INPUT RECORDS Block Start
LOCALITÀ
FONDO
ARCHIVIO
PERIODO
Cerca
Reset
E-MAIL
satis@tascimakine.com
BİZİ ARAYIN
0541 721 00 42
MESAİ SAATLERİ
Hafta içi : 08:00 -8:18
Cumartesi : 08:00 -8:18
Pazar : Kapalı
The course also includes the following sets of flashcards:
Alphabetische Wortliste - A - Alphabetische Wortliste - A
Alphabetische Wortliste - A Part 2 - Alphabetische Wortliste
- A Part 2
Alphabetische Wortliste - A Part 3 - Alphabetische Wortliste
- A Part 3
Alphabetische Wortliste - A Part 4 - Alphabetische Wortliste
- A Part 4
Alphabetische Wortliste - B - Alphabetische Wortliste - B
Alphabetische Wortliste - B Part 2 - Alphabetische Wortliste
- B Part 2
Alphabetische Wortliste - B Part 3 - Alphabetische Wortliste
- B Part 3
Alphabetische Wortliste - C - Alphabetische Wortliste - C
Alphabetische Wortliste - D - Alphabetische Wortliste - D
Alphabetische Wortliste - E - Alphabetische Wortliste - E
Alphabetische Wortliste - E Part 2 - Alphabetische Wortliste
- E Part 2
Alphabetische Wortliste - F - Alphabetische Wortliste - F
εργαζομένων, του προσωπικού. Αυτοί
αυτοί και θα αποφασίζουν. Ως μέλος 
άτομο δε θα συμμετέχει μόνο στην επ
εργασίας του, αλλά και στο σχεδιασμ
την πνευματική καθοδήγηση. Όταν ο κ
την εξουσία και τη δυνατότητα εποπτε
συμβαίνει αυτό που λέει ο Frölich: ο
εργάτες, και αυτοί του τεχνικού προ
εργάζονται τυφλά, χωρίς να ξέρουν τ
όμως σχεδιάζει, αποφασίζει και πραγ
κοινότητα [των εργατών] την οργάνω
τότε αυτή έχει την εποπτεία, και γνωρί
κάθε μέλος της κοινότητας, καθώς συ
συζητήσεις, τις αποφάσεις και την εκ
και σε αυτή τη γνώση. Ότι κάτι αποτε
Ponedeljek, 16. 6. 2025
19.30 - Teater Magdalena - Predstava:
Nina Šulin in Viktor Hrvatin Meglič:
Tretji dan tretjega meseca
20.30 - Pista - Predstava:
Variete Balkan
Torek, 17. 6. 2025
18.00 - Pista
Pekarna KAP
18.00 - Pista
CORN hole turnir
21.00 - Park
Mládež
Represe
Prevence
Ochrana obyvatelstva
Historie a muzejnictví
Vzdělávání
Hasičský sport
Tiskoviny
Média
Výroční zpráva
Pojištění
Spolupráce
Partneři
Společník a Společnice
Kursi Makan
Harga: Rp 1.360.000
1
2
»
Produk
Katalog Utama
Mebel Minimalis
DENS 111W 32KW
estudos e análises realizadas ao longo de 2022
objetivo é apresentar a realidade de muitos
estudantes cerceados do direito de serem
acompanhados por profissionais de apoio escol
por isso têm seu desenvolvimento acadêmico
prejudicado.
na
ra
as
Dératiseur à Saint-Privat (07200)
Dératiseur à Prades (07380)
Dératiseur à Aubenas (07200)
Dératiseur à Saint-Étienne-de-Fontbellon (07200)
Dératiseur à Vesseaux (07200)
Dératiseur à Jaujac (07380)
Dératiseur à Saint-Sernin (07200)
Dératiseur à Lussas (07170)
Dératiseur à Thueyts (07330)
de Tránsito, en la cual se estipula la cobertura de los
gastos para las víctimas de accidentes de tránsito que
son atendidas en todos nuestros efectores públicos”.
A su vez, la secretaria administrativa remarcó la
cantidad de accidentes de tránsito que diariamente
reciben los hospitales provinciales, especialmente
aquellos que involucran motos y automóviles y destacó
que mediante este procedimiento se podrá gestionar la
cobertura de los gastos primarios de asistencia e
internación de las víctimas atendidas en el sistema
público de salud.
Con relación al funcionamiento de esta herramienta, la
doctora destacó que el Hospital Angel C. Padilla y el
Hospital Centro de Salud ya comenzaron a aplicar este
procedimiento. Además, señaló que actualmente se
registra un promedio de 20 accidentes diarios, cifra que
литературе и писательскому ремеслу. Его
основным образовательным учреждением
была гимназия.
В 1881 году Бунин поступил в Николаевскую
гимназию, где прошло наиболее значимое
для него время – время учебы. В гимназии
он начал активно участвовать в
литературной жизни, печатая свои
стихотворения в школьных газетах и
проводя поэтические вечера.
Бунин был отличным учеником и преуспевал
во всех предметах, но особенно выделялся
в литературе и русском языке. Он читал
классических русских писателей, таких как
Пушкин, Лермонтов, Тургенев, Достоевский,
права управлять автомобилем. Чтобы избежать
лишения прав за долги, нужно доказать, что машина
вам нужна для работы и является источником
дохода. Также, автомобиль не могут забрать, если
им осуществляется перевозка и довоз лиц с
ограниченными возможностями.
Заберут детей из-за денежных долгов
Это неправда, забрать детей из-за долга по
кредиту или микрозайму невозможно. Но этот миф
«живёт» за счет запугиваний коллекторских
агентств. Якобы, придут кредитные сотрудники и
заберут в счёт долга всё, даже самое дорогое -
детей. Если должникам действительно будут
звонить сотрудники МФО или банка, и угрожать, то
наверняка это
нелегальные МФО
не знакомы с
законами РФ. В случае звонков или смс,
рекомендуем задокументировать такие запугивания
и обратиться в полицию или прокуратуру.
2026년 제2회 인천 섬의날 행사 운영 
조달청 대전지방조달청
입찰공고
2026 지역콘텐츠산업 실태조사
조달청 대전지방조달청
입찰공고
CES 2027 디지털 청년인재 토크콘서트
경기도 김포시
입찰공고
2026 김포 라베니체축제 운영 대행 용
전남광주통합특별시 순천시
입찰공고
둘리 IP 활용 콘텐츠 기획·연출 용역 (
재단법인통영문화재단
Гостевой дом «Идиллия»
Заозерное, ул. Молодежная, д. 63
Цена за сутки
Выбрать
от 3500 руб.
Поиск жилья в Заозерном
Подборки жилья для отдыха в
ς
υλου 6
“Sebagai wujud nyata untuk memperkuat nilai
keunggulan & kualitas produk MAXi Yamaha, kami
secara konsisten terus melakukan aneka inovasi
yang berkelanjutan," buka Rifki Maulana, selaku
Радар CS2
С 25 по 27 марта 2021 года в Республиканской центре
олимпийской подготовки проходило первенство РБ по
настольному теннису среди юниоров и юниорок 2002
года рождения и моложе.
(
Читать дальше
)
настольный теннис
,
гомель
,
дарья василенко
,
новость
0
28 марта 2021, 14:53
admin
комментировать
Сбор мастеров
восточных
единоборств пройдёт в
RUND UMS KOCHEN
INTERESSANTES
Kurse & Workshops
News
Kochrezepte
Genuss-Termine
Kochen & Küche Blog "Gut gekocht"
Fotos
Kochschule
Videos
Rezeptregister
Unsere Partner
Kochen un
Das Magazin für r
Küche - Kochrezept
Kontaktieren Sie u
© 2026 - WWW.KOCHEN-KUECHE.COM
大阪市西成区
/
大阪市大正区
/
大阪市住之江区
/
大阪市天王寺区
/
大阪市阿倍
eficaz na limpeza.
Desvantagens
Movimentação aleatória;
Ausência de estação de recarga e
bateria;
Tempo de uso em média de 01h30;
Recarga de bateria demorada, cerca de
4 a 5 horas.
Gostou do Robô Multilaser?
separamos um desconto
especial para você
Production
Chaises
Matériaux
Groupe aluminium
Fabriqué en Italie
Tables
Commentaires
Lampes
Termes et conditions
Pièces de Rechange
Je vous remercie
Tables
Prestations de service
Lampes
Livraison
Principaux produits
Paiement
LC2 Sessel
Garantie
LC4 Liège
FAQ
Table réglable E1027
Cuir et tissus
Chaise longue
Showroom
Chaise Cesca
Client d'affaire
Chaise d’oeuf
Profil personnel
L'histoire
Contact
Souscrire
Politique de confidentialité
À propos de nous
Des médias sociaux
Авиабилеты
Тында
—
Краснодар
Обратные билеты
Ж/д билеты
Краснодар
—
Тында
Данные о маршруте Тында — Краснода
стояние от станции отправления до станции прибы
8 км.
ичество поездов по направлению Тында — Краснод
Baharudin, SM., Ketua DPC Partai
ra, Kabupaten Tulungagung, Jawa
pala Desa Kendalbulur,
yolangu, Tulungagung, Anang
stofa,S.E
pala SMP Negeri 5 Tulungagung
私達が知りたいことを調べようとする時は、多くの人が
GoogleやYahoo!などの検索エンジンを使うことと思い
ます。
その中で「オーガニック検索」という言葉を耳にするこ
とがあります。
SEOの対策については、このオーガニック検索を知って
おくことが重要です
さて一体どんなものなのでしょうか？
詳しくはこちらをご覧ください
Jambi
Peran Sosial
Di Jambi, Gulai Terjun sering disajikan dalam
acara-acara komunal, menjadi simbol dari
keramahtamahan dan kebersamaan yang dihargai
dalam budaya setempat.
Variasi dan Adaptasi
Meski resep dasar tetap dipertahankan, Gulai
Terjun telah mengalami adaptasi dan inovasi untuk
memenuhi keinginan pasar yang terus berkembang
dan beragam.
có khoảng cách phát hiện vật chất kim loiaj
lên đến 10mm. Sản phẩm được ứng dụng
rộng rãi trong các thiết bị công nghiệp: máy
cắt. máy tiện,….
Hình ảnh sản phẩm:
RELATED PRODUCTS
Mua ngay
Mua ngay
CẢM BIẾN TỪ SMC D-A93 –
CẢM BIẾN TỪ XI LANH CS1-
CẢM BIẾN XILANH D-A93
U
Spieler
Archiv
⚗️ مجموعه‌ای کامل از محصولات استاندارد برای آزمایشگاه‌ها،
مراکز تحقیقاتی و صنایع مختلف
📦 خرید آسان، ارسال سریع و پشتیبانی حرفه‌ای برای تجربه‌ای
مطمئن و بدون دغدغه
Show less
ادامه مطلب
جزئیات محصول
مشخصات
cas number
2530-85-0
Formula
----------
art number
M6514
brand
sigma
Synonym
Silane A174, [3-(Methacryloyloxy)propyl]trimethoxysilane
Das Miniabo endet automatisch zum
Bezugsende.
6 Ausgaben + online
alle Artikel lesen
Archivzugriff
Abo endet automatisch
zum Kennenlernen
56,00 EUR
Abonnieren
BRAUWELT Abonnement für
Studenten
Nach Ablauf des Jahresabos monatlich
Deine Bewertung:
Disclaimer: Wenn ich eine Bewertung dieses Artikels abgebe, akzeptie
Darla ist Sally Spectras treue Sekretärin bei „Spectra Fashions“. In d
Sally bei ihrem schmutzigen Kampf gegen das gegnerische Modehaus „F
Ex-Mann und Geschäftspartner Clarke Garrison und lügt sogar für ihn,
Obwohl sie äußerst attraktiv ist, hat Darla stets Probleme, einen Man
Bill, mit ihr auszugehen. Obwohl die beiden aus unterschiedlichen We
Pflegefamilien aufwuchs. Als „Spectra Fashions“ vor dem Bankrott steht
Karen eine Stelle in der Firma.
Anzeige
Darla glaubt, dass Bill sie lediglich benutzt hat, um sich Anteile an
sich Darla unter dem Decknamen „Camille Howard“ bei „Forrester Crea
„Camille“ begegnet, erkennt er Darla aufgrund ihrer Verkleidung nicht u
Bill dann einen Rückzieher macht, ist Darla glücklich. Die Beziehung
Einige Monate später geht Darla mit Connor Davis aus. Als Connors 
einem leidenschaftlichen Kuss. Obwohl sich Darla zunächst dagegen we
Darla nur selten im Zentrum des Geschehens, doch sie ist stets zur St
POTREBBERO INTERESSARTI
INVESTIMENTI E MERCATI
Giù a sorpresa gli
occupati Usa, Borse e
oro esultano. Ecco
INPUT RECORDS Block End
**DIRECTIONS**.
Wherever the word "Tulungagung" occurs in the data, copy that whole line.

**EXPECTED OUTPUT**.
ra, Kabupaten Tulungagung, Jawa
yolangu, Tulungagung, Anang
pala SMP Negeri 5 Tulungagung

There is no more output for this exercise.